Central Coast Council is partway through a remediation project to purge thousands of duplicate property images from its digital records system, a problem that council staff trace back to at least 2020, when the organisation was still operating under state-appointed administrator Rik Hart following its near-collapse over a $177 million debt crisis. The duplication issue, which affects cadastral and development application records held in the council's content management platform, has slowed planning assessments at the Gosford CBD office and created discrepancies in documents forwarded to the NSW Planning Portal.
The timing matters. The council, restored to elected control in December 2021, has spent the past four years trying to rebuild operational credibility with a ratepayer base that remains sceptical. Any fresh sign of administrative disorder lands differently on the Central Coast than it might elsewhere — here, the memory of being stripped of democratic representation is still raw, and trust in institutional competence is a live political issue rather than an abstract one.
How the Duplication Crept In
The roots of the problem are not difficult to find if you sit with the council's own IT migration timeline. When the former Gosford City Council and Wyong Shire Council were amalgamated in May 2016 to form Central Coast Council, the two organisations brought incompatible document management systems with them. Staff working across both the Gosford and Wyong administration centres were accessing different databases for years after amalgamation, with synchronisation handled through an interim workaround rather than a unified platform.
Then came the administration period. Between October 2020 and December 2021, the council operated under emergency cost-cutting conditions. An internal digitisation push — designed to reduce reliance on physical storage across sites including the Gosford Civic Centre on Mann Street — was accelerated without the quality-control gates that would normally catch duplicate file ingestion. Images of the same property parcel, in some cases the same photograph taken at different resolutions, were catalogued separately under different metadata strings. The system counted them as distinct records.
By the time elected councillors returned in late 2021, the backlog had calcified into the live system. The council's Erina-based IT operations unit flagged the scale of the problem formally during a 2023 audit of the property information system, according to council documents tabled at a public business paper meeting. The audit identified duplication rates in certain asset categories running at levels significant enough to affect search reliability — though the council has not published a precise figure for the total number of affected records.
What the Fix Actually Involves
The remediation work is being carried out in stages. Council staff, working alongside a contracted records management firm, are running deduplication scripts against the database and manually verifying flagged files before deletion. The Gosford and Wyong council chambers' historical records — including development application photo logs stretching back to properties in suburbs like Woy Woy, Terrigal, and Budgewoi — are among the categories requiring human review rather than automated clearance, because of their heritage and legal significance.
The project is budgeted within the council's 2025-26 operational plan under the digital transformation program, which was allocated funding as part of the broader council recovery framework.
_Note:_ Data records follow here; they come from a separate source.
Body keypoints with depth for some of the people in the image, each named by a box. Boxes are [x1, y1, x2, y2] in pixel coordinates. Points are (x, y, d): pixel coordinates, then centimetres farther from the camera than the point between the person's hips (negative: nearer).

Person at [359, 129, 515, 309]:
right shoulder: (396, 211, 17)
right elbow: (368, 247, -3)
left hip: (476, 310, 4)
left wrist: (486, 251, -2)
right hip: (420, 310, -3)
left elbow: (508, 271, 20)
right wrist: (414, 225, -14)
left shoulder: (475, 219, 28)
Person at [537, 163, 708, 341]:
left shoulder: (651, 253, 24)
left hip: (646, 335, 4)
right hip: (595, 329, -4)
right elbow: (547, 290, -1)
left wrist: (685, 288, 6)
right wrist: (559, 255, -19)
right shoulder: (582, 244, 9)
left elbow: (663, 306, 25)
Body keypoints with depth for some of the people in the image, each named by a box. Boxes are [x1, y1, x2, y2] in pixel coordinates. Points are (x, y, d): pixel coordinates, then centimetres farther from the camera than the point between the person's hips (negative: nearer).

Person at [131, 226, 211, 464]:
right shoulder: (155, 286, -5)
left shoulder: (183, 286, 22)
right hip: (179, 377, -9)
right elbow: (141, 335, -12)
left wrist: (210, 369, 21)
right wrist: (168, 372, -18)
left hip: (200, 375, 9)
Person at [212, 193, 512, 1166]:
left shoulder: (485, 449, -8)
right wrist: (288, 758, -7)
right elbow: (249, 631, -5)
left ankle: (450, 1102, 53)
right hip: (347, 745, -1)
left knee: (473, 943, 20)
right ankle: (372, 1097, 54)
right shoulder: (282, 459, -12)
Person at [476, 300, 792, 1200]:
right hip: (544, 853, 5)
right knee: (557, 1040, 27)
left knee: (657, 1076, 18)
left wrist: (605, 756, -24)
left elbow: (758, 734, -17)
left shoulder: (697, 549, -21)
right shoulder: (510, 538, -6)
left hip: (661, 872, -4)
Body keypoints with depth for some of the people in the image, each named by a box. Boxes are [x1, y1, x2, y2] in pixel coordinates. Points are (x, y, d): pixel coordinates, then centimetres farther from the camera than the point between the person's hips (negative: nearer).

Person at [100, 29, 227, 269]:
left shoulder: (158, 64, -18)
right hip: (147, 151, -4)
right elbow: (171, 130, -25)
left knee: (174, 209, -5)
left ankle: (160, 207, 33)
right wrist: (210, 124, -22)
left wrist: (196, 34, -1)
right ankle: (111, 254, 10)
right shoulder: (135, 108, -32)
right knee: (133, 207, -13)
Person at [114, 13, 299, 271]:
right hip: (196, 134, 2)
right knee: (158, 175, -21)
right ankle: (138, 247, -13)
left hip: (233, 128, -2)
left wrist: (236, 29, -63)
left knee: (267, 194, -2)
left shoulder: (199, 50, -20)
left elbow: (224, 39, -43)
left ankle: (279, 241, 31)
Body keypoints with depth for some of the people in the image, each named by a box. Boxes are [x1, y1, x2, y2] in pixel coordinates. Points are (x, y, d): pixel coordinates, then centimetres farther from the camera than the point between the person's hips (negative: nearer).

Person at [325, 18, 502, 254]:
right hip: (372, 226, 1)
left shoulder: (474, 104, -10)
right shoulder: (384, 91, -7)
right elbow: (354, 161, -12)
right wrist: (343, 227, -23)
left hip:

No separate tender was publicly advertised for the deduplication contract, meaning the cost is absorbed within existing program expenditure.
For residents dealing with the planning system day-to-day, the practical effect has been occasional delays in DA tracking through the NSW Planning Portal and, in some cases, confusion when duplicate image files return contradictory timestamps on inspection records. The council's customer service team at the Gosford Civic Centre on Mann Street has been handling related enquiries on an ad hoc basis.
The remediation is expected to reach completion before the end of the 2026 calendar year, which would position the council to move onto the next phase of its digital transformation agenda — including a unified asset management platform covering infrastructure from Patonga to Toukley. For ratepayers who lived through the administration period, getting the basics right is the benchmark that matters most.